As described by Pounds et al., there are a number of characteristics that are considered desirable in treatments containing such active agents. Generally speaking, it is desirable that the agent be highly reactive, i.e., the H2S (or organic sulfides) should react readily with the agent as the H2S passes through the treatment liquid. At the same time, it is desirable that the agent remain effective even in the presence of a large excess of CO2, that is, it should be selective. The scavenging agent should be easy to handle, that is, be of appropriate viscosity, have a suitable pour point and low toxicity. In terms of performance in the processes of the prior art, it is also desirable that the agent remain in the liquid state and not foam excessively in use to prevent contamination of the treated gas.
It was also desirable in the processes of the prior art for the reaction product(s) of the H2S and the scavenging agent to have certain characteristics. It has generally been the approach to use single phase treatments. In particular, liquid treatments in which the products of the H2S trapping reaction are soluble in the liquid have thus been considered highly desirable because of the ease of disposal of the spent fluids.

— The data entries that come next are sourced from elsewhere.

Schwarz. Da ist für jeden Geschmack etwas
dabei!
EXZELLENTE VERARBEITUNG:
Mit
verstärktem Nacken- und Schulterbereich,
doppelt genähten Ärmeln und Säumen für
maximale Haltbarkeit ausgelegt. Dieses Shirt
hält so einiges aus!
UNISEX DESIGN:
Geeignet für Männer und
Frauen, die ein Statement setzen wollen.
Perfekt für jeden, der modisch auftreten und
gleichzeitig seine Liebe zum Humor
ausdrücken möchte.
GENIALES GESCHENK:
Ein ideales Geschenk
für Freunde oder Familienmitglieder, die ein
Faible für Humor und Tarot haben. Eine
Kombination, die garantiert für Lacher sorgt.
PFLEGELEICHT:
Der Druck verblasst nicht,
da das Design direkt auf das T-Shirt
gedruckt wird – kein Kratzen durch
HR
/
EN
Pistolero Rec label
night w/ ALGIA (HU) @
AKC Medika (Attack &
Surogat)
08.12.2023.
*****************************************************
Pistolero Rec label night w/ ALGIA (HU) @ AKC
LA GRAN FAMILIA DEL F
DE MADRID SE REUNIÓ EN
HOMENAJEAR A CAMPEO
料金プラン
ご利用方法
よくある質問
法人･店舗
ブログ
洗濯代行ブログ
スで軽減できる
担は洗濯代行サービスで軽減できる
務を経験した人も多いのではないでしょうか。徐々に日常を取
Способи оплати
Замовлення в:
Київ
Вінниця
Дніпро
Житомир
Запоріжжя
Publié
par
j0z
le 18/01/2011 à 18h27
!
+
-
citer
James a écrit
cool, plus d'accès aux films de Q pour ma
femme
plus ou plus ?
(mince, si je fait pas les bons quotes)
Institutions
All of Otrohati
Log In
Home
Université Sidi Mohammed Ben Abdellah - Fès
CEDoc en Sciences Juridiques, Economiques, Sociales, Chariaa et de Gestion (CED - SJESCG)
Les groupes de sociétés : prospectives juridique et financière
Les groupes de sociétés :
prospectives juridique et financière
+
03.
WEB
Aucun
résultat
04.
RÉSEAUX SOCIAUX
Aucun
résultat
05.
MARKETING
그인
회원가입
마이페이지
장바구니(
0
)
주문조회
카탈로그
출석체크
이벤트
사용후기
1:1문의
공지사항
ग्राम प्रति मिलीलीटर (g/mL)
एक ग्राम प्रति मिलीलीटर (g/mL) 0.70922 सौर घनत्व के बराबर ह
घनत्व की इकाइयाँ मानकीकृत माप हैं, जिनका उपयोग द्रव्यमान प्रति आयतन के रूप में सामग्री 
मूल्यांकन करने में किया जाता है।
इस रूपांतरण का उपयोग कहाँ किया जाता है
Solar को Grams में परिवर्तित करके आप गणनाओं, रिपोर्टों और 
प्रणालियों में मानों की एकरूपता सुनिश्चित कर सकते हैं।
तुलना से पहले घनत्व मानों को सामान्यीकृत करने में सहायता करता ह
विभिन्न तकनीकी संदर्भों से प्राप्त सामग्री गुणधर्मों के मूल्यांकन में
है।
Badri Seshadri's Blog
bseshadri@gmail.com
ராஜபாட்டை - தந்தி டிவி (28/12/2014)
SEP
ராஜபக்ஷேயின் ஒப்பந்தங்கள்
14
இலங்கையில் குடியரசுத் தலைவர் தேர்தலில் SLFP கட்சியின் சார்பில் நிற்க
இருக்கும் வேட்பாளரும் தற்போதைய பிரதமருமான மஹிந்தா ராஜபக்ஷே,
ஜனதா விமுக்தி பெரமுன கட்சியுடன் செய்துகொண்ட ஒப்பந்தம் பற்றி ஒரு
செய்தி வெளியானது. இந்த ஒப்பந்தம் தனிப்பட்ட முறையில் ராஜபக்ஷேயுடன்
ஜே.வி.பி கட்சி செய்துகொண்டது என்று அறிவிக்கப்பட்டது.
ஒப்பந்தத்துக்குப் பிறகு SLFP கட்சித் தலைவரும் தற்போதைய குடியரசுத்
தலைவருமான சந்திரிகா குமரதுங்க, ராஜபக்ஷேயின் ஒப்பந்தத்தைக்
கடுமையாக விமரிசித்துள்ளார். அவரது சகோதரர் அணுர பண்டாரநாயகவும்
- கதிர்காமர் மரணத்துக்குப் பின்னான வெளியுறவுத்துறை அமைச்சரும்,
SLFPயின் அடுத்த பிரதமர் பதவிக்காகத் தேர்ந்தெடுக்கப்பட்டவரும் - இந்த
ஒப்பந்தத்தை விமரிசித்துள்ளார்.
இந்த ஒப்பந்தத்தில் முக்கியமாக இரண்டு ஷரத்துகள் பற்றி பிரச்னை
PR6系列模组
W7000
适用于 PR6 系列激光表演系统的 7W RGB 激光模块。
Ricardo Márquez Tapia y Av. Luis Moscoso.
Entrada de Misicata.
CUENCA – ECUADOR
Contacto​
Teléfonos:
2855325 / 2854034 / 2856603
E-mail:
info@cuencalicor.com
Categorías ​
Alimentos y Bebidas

Processes are sought for mitigating wellbore emissions of hazardous sulfur compounds from closed in wells in situ where there is no flow of gas or oil from the well for a period of time during which the safe maintenance in the area above the wellbore can be conducted.
Processes are sought for intermittently mitigating high (200+ppm hydrogen sulfide) hazardous sulfur emissions at a wellbore in situ to sulfur emission levels less than about 10 ppm of hydrogen sulfide, and preferably for mitigating high sulfur levels less than about 4 ppm of hydrogen sulfide, so that maintenance personnel can work safely in the proximity of such wellbores without exposing the maintenance personnel to dangerous working conditions for discrete periods of time without requiring extensive personal safety equipment.